世界が矛盾的自己同一的形成として、現在において過去と未来とが一となるという時、我々は反省的である。(西田幾多郎)

「変身」など

2020-05-09 23:28:47 | 映画


今日はクリス・スワントン監督の『変身』(2012)を観た。なんと虫となったザムザが結構微妙なCGで、しかもディズニーのしゃべる昆虫たちのそれのような眼をしている。この不自然さが普通の(どの映画をさすべきかは分からんが……)「変身」の映画にはない、ザムザへの感情移入を微妙に発生させるのである。この小説は確かに漫画じみているところがある。この滑稽さは、虫であることを演技そのものでやってしまったワレーリイ・フォーキンの傑作では出ない。フォーキンの虫はなんだか人以上の迫力を持っていて、死ぬ感じがしないのだ。これが、今日みたCGはなにかペラッと死ぬ気がする。ゴキブリのように。実際に虫が死ぬ場面が非常によい。昆虫の中身が空洞な感じがよくでている。あと、グレーテ・ザムザ(妹)役のローラ・リースという役者が、非常に合っていた。ある意味、この妹役は、ビバリーヒルズ高校白書の端役ででてくる感じの子を抜擢するのがよい気がする。お母さん役は、この人どこかでみたなと思ったら、『戦場のピアニスト』に出ていた人だった。

池上遼一の『罪の意識』という作品集も読んだが、なかなかよかったな。これは『ガロ』時代の作品を集めたものだった。わたくしは、まだ辛うじて、この人達の書こうとした田舎の暗さやコンプレックスを突き抜けてしまった惨めさを想像出来るような気がするが、気のせいかも知れない。本当は、こういう想像の手触りみたいな微妙な問題が、「変身」なんかにも存在しているはずなのである。

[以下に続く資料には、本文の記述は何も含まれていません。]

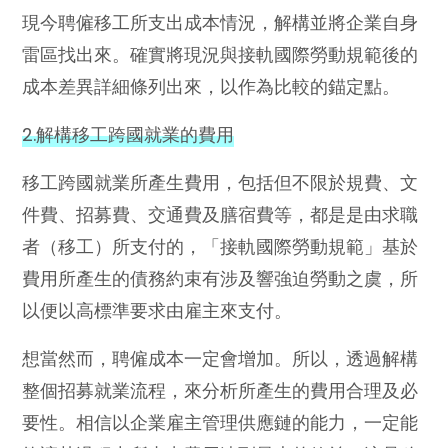
現今聘僱移工所支出成本情況，解構並將企業自身
雷區找出來。確實將現況與接軌國際勞動規範後的
成本差異詳細條列出來，以作為比較的錨定點。
2.解構移工跨國就業的費用
移工跨國就業所產生費用，包括但不限於規費、文
件費、招募費、交通費及膳宿費等，都是是由求職
者（移工）所支付的，「接軌國際勞動規範」基於
費用所產生的債務約束有涉及響強迫勞動之虞，所
以便以高標準要求由雇主來支付。
想當然而，聘僱成本一定會增加。所以，透過解構
整個招募就業流程，來分析所產生的費用合理及必
要性。相信以企業雇主管理供應鏈的能力，一定能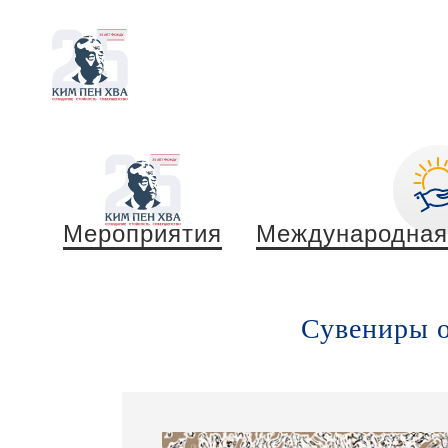
Мероприятия
Международная
Сувениры о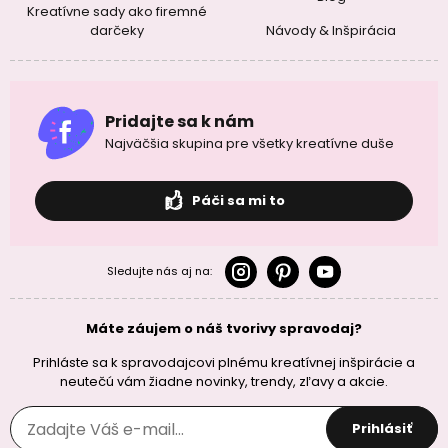
Kreatívne sady ako firemné
darčeky
Návody & Inšpirácia
Pridajte sa k nám
Najväčšia skupina pre všetky kreatívne duše
Páči sa mi to
Sledujte nás aj na:
Máte záujem o náš tvorivy spravodaj?
Prihláste sa k spravodajcovi plnému kreatívnej inšpirácie a
neutečú vám žiadne novinky, trendy, zľavy a akcie.
Prihlásiť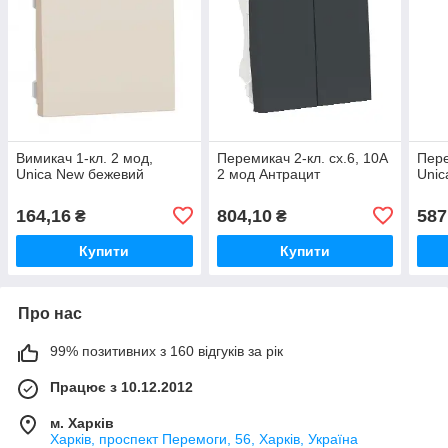
Вимикач 1-кл. 2 мод,
Перемикач 2-кл. сх.6, 10А
Пере
Unica New бежевий
2 мод Антрацит
Unic
164,16
804,10
587
₴
₴
Купити
Купити
Про нас
99% позитивних з 160 відгуків за рік
Працює з 10.12.2012
м. Харків
Харків, проспект Перемоги, 56, Харків, Україна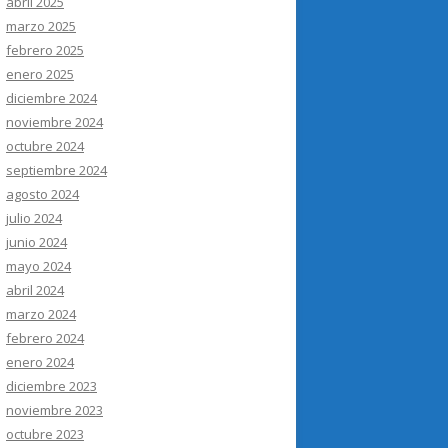
abril 2025
marzo 2025
febrero 2025
enero 2025
diciembre 2024
noviembre 2024
octubre 2024
septiembre 2024
agosto 2024
julio 2024
junio 2024
mayo 2024
abril 2024
marzo 2024
febrero 2024
enero 2024
diciembre 2023
noviembre 2023
octubre 2023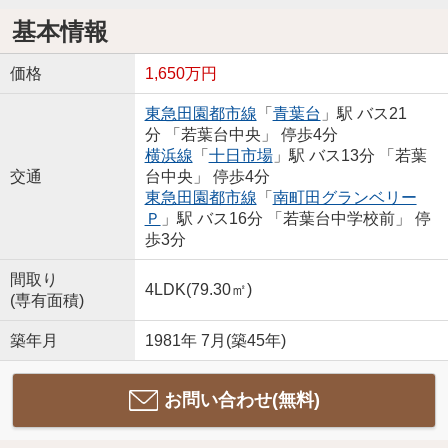
基本情報
価格
1,650万円
東急田園都市線
「
青葉台
」駅 バス21
分 「若葉台中央」 停歩4分
横浜線
「
十日市場
」駅 バス13分 「若葉
交通
台中央」 停歩4分
東急田園都市線
「
南町田グランベリー
Ｐ
」駅 バス16分 「若葉台中学校前」 停
歩3分
間取り
4LDK(79.30㎡)
(専有面積)
築年月
1981年 7月(築45年)
お問い合わせ(無料)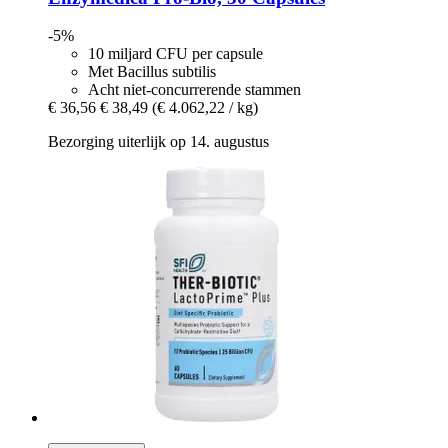
-5%
10 miljard CFU per capsule
Met Bacillus subtilis
Acht niet-concurrerende stammen
€ 36,56
€ 38,49
(€ 4.062,22 / kg)
Bezorging uiterlijk op 14. augustus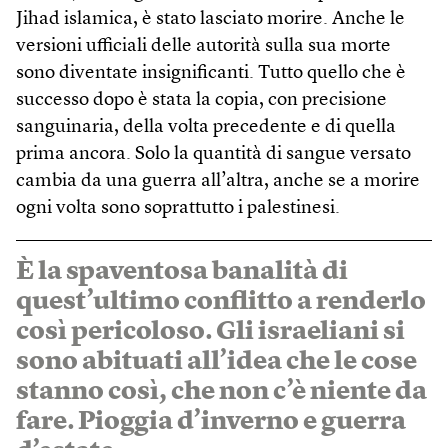
Jihad islamica, è stato lasciato morire. Anche le
versioni ufficiali delle autorità sulla sua morte
sono diventate insignificanti. Tutto quello che è
successo dopo è stata la copia, con precisione
sanguinaria, della volta precedente e di quella
prima ancora. Solo la quantità di sangue versato
cambia da una guerra all’altra, anche se a morire
ogni volta sono soprattutto i palestinesi.
È la spaventosa banalità di
quest’ultimo conflitto a renderlo
così pericoloso. Gli israeliani si
sono abituati all’idea che le cose
stanno così, che non c’è niente da
fare. Pioggia d’inverno e guerra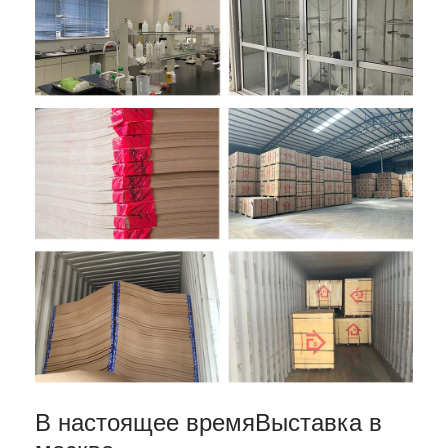
В настоящее время
Выставка в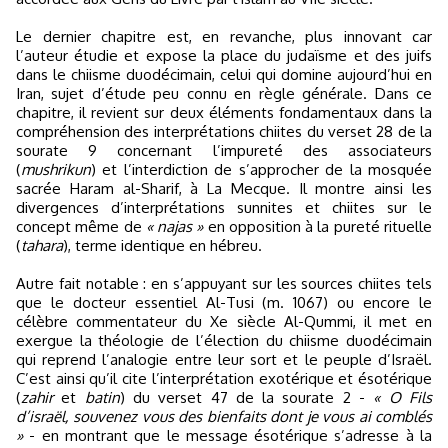
Le dernier chapitre est, en revanche, plus innovant car
l’auteur étudie et expose la place du judaïsme et des juifs
dans le chiisme duodécimain, celui qui domine aujourd’hui en
Iran, sujet d’étude peu connu en règle générale. Dans ce
chapitre, il revient sur deux éléments fondamentaux dans la
compréhension des interprétations chiites du verset 28 de la
sourate 9 concernant l’impureté des associateurs
(
mushrikun
) et l’interdiction de s’approcher de la mosquée
sacrée Haram al-Sharif, à La Mecque. Il montre ainsi les
divergences d’interprétations sunnites et chiites sur le
concept même de
« najas »
en opposition à la pureté rituelle
(
tahara
), terme identique en hébreu.
Autre fait notable : en s’appuyant sur les sources chiites tels
que le docteur essentiel Al-Tusi (m. 1067) ou encore le
célèbre commentateur du Xe siècle Al-Qummi, il met en
exergue la théologie de l’élection du chiisme duodécimain
qui reprend l’analogie entre leur sort et le peuple d’Israël.
C’est ainsi qu’il cite l’interprétation exotérique et ésotérique
(
zahir
et
batin
) du verset 47 de la sourate 2 -
« O Fils
d’israël, souvenez vous des bienfaits dont je vous ai comblés
»
- en montrant que le message ésotérique s’adresse à la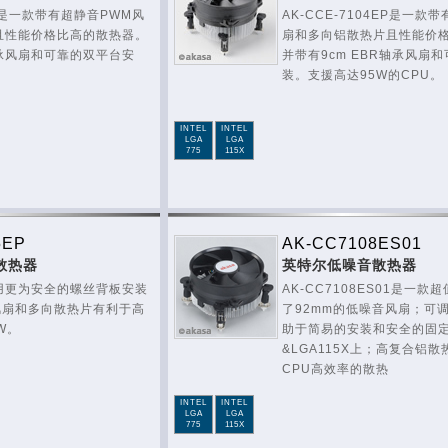
1CP是一款带有超静音PWM风
AK-CCE-7104EP是一款
且性能价格比高的散热器。
扇和多向铝散热片且性能价
承风扇和可靠的双平台安
并带有9cm EBR轴承风扇
装。支援高达95W的CPU。
INTEL
INTEL
LGA
LGA
775
115X
5EP
AK-CC7108ES01
散热器
英特尔低噪音散热器
用更为安全的螺丝背板安装
AK-CC7108ES01是一
M风扇和多向散热片有利于高
了92mm的低噪音风扇；可
W。
助于简易的安装和安全的固定在
&LGA115X上；高复合铝散
CPU高效率的散热
INTEL
INTEL
LGA
LGA
775
115X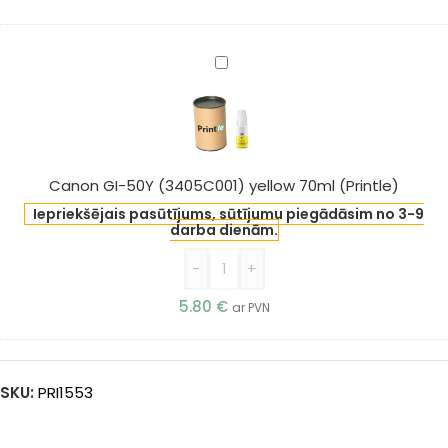
Canon
GI-
50Y
(3405C001)
yellow
70ml
Canon GI-50Y (3405C001) yellow 70ml (Printle)
(Printle)
Iepriekšējais pasūtījums, sūtījumu piegādāsim no 3-9
darba dienām.
-
+
5.80
€
ar PVN
SKU:
PRI1553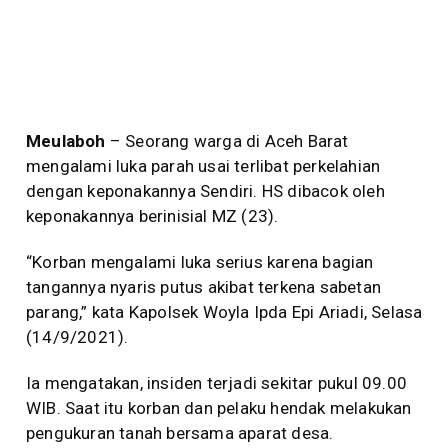
Meulaboh
– Seorang warga di Aceh Barat
mengalami luka parah usai terlibat perkelahian
dengan keponakannya Sendiri. HS dibacok oleh
keponakannya berinisial MZ (23).
“Korban mengalami luka serius karena bagian
tangannya nyaris putus akibat terkena sabetan
parang,” kata Kapolsek Woyla Ipda Epi Ariadi, Selasa
(14/9/2021).
Ia mengatakan, insiden terjadi sekitar pukul 09.00
WIB. Saat itu korban dan pelaku hendak melakukan
pengukuran tanah bersama aparat desa.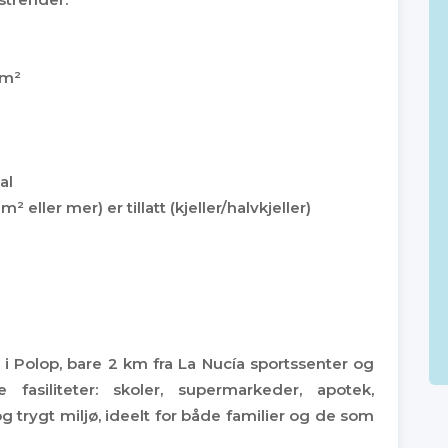
 m²
al
m² eller mer) er tillatt (kjeller/halvkjeller)
i Polop, bare 2 km fra La Nucía sportssenter og
 fasiliteter: skoler, supermarkeder, apotek,
og trygt miljø, ideelt for både familier og de som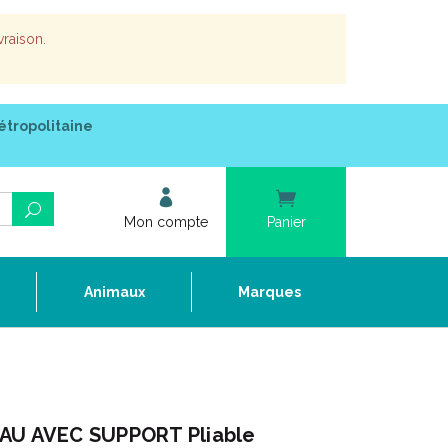
vraison.
étropolitaine
Mon compte
Panier
e
Animaux
Marques
EAU AVEC SUPPORT Pliable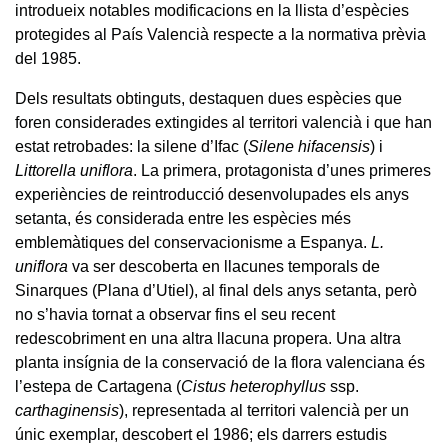
introdueix notables modificacions en la llista d’espècies
protegides al País Valencià respecte a la normativa prèvia
del 1985.
Dels resultats obtinguts, destaquen dues espècies que
foren considerades extingides al territori valencià i que han
estat retrobades: la silene d’Ifac (
Silene hifacensis
) i
Littorella uniflora
. La primera, protagonista d’unes primeres
experiències de reintroducció desenvolupades els anys
setanta, és considerada entre les espècies més
emblemàtiques del conservacionisme a Espanya.
L.
uniflora
va ser descoberta en llacunes temporals de
Sinarques (Plana d’Utiel), al final dels anys setanta, però
no s’havia tornat a observar fins el seu recent
redescobriment en una altra llacuna propera. Una altra
planta insígnia de la conservació de la flora valenciana és
l’estepa de Cartagena (
Cistus heterophyllus
ssp.
carthaginensis
), representada al territori valencià per un
únic exemplar, descobert el 1986; els darrers estudis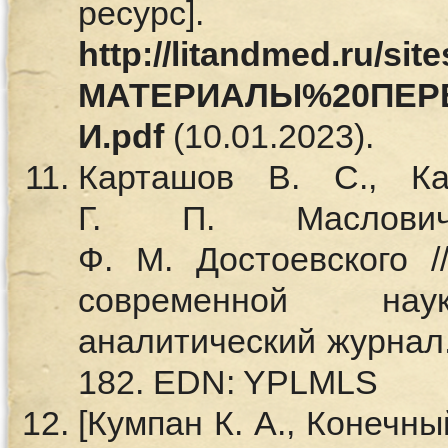
ресурс
http://litandmed.ru/site
МАТЕРИАЛЫ%20ПЕР
И.pdf
(10.01.2023).
Карташов В. С., К
Г. П. Маслович
Ф. М. Достоевского 
современной нау
аналитический журнал.
182. EDN: YPLMLS
[Кумпан К. А., Конечн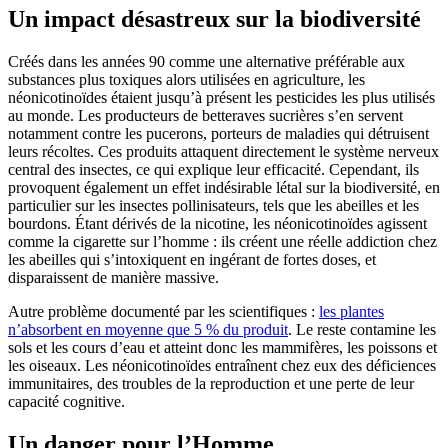
Un impact désastreux sur la biodiversité
Créés dans les années 90 comme une alternative préférable aux
substances plus toxiques alors utilisées en agriculture, les
néonicotinoïdes étaient jusqu’à présent les pesticides les plus utilisés
au monde. Les producteurs de betteraves sucrières s’en servent
notamment contre les pucerons, porteurs de maladies qui détruisent
leurs récoltes. Ces produits attaquent directement le système nerveux
central des insectes, ce qui explique leur efficacité. Cependant, ils
provoquent également un effet indésirable létal sur la biodiversité, en
particulier sur les insectes pollinisateurs, tels que les abeilles et les
bourdons. Étant dérivés de la nicotine, les néonicotinoïdes agissent
comme la cigarette sur l’homme : ils créent une réelle addiction chez
les abeilles qui s’intoxiquent en ingérant de fortes doses, et
disparaissent de manière massive.
Autre problème documenté par les scientifiques :
les plantes
n’absorbent en moyenne que 5 % du produit
. Le reste contamine les
sols et les cours d’eau et atteint donc les mammifères, les poissons et
les oiseaux. Les néonicotinoïdes entraînent chez eux des déficiences
immunitaires, des troubles de la reproduction et une perte de leur
capacité cognitive.
Un danger pour l’Homme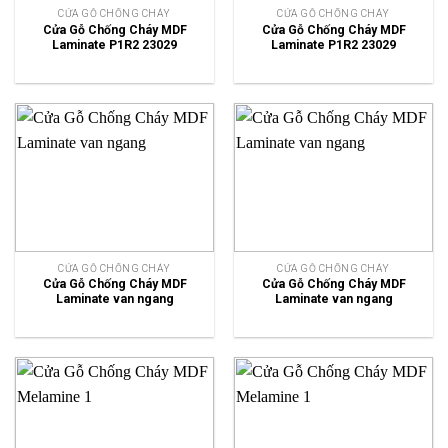
CỬA GỖ CHỐNG CHÁY
CỬA GỖ CHỐNG CHÁY
Cửa Gỗ Chống Cháy MDF
Cửa Gỗ Chống Cháy MDF
Laminate P1R2 23029
Laminate P1R2 23029
CỬA GỖ CHỐNG CHÁY
CỬA GỖ CHỐNG CHÁY
Cửa Gỗ Chống Cháy MDF
Cửa Gỗ Chống Cháy MDF
Laminate van ngang
Laminate van ngang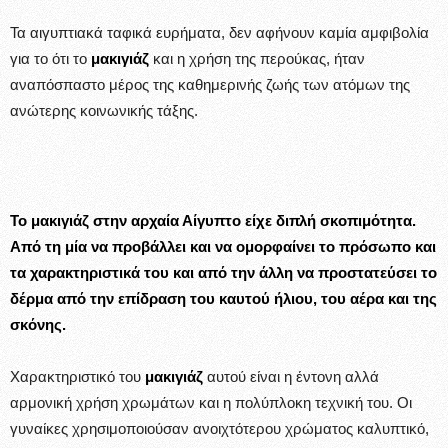
Τα αιγυπτιακά ταφικά ευρήματα, δεν αφήνουν καμία αμφιβολία
για το ότι το
μακιγιάζ
και η χρήση της περούκας, ήταν
αναπόσπαστο μέρος της καθημερινής ζωής των ατόμων της
ανώτερης κοινωνικής τάξης.
Το μακιγιάζ στην αρχαία Αίγυπτο είχε διπλή σκοπιμότητα.
Από τη μία να προβάλλει και να ομορφαίνει το πρόσωπο και
τα χαρακτηριστικά του και από την άλλη να προστατεύσει το
δέρμα από την επίδραση του καυτού ήλιου, του αέρα και της
σκόνης.
Χαρακτηριστικό του
μακιγιάζ
αυτού είναι η έντονη αλλά
αρμονική χρήση χρωμάτων και η πολύπλοκη τεχνική του. Οι
γυναίκες χρησιμοποιούσαν ανοιχτότερου χρώματος καλυπτικό,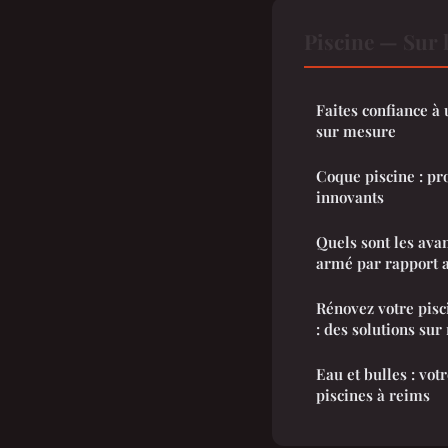
Piscine — Sur 
Faites confiance à
sur mesure
Coque piscine : pr
innovants
Quels sont les ava
armé par rapport a
Rénovez votre pisc
: des solutions su
Eau et bulles : vot
piscines à reims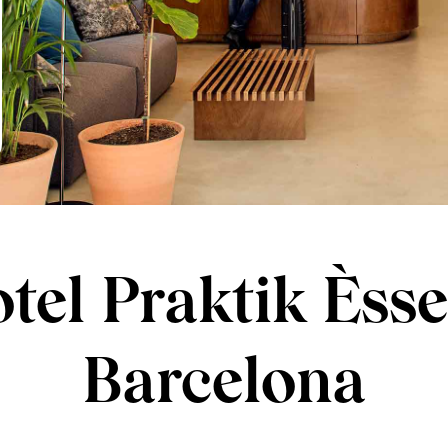
tel Praktik Èss
Barcelona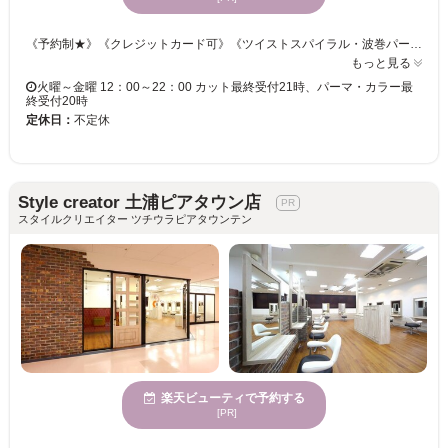
《予約制★》《クレジットカード可》《ツイストスパイラル・波巻パーマ・スペインカール・ニュアンスパーマ対応◎》 こうなりたい！をお聞かせ下さい☆ライフスタイルに合わせたご提案をいたします。 「骨格×髪質」を見極め、的確なカット技術をご提供☆ご自宅でのスタイリングも簡単だから嬉しい♪♪ スパイラル◆ツイスト◆ツイストスパイラル◆波巻きパーマ対応◎ カラーやパーマで個性をプラス！クオリティの高い仕上がりを実感下さい♪ この機会にメンズサロンRISE土浦店で、理想のスタイルを手に入れましょう！！ 《土浦メンズ/土浦メンズカット/土浦メンズパーマ/土浦メンズサロン/土浦ツイスパ/ヘッドスパ/髪質改善/ヘアセット/縮毛矯正/カラー/トリートメント/白髪染め/インナーカラー/眉毛/キッズカット/マンツーマン/ハイライト/イルミナカラー/リタッチ/ブリーチ/土浦メンズ/土浦メンズサロン/土浦メンズカット/土浦メンズパーマ/つくばメンズ/つくばメンズカット/神立メンズパーマ/神立メンズカラー/つくばメンズカットカラー/取手メンズパーマ/取手メンズカラー鹿嶋メンズパーマ/鹿嶋メンズカット》
もっと見る
火曜～金曜 12：00～22：00 カット最終受付21時、パーマ・カラー最
終受付20時
定休日：
不定休
Style creator 土浦ピアタウン店
スタイルクリエイター ツチウラピアタウンテン
楽天ビューティで予約する
[PR]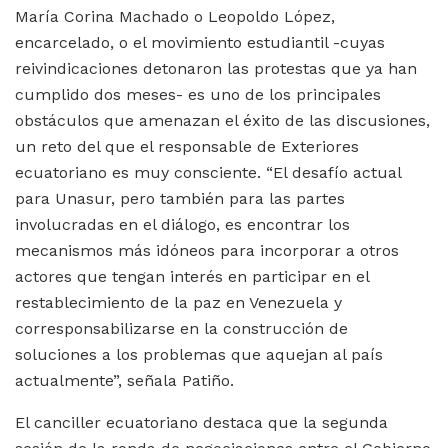
María Corina Machado o Leopoldo López,
encarcelado, o el movimiento estudiantil -cuyas
reivindicaciones detonaron las protestas que ya han
cumplido dos meses- es uno de los principales
obstáculos que amenazan el éxito de las discusiones,
un reto del que el responsable de Exteriores
ecuatoriano es muy consciente. “El desafío actual
para Unasur, pero también para las partes
involucradas en el diálogo, es encontrar los
mecanismos más idóneos para incorporar a otros
actores que tengan interés en participar en el
restablecimiento de la paz en Venezuela y
corresponsabilizarse en la construcción de
soluciones a los problemas que aquejan al país
actualmente”, señala Patiño.
El canciller ecuatoriano destaca que la segunda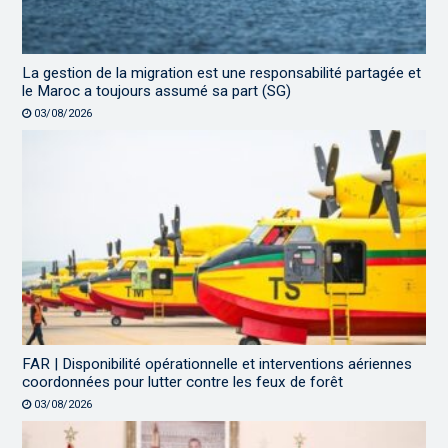
La gestion de la migration est une responsabilité partagée et
le Maroc a toujours assumé sa part (SG)
03/08/2026
FAR | Disponibilité opérationnelle et interventions aériennes
coordonnées pour lutter contre les feux de forêt
03/08/2026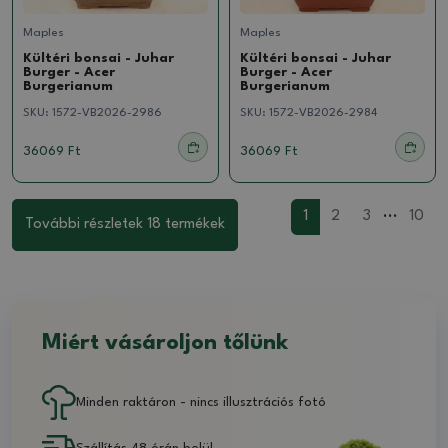
Maples
Maples
Kültéri bonsai - Juhar
Kültéri bonsai - Juhar
Burger - Acer
Burger - Acer
Burgerianum
Burgerianum
SKU:
1572-VB2026-2986
SKU:
1572-VB2026-2984
36069 Ft
36069 Ft
...
1
2
3
10
További részletek 18 termékek
Miért vásároljon tőlünk
Minden raktáron - nincs illusztrációs fotó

日の脚のわづかに見えて、霧ところどころにはれゆく。あなたの岸に家の子、衛府の住など、かいつれてみおこせたり。中に立てる人も、旅立ちて狩衣なり。岸のいとたかきところに舟をよせて、わりなうただあげにになひあぐ。轅を板敷にひきかけて立てたり。

朝霧のなかにあらわれる兼家。なんかかっこよすぎるみたいだが、こんな場面でさえ、その時でないと分からないちょっとしたところがあるに違いない。